City of Grande Prairie Housing and Homeless Initiative Supervisor, Katherine Schmidt, says utilizing the Parkside motel as a supportive housing facility was never intended to be the permanent, long-term solution.

“The Parkside project was a two-year pilot project. We… are taking the learnings from the pilot and are going to be transitioning the residents into a future location that’s been identified.”

“I think there [are] a few things that went really well. The greatest learning is always from the residents themselves, and I think the residents, over a period of time actually teach us what they need,” she says.

Schmidt adds that over the course of the pilot, the city has added provisions to the project as the specific needs of its residents were discovered.
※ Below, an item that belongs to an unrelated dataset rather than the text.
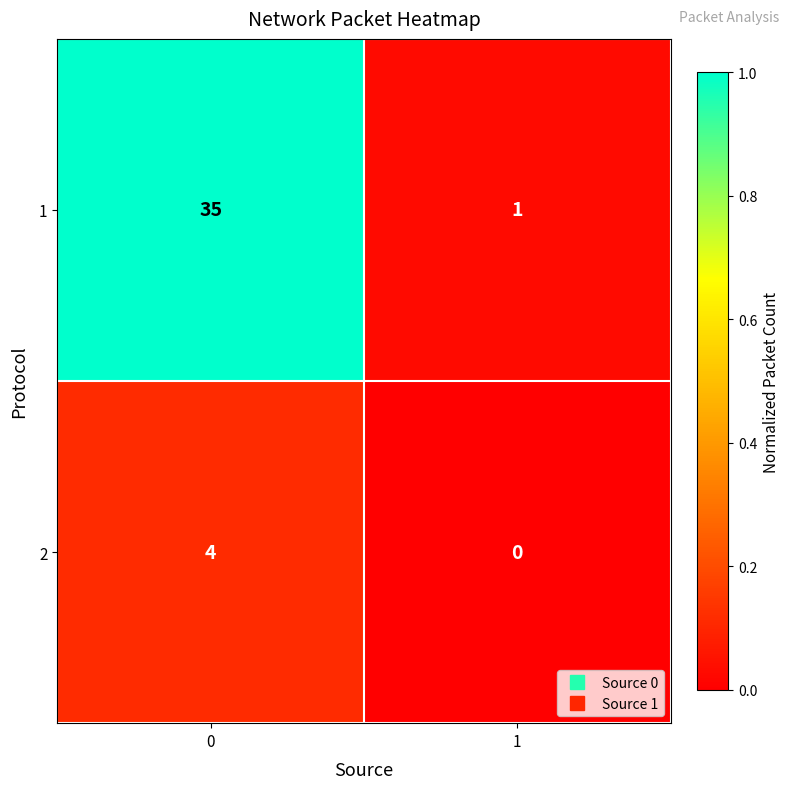

Reading left to right, transcribe all the data shown in this chart.

1: 35	1
2: 4	0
One such being some individuals either not knowing, or having no desire to cook for themselves, and so outlets to provide food were introduced.

“Residents have [also] talked about what is important to them as far as dealing with their mental health and what supports they need,” she says. “Lots of changes have happened around that where there’s been an opportunity now to have tele-help that’s coming into the Parkside where the housing support workers are connecting them to doctors online.”

Schmidt adds the city is looking to begin transitioning residents out of Parkside sometime around the end of July 2021. Starting in January, all of the current residents working closely with their housing support workers on a transition plan to smoothly move over to the new facility.

According to Schmidt, throughout the two-year pilot, there were approximately 15 people who, either through their own volition otherwise, found the Parkside pilot was not a good fit for them.

She adds regarding supportive housing projects such as Parkside, there are, unfortunately, a great many common misconceptions that exist in the community.

“Oftentimes I hear people talking about someone that’s in a supportive housing project, that everyone there has got addictions, everyone there is a drug user, and that is definitely not true.”

“We have individuals in our community that struggle with mental health, they may be struggling with addictions, they may be struggling with physical health as well,” she says.

“On top of that, many of these individuals have years of homelessness and when you start looking at the toll that weather, the toll that being out on the streets can take on a person, even the toll that going through shelters over years and years can take on a person,” she says.

What the Parkside Inn will be used for once the supportive housing project is fully transitioned out will be up to the discretion of the building owner.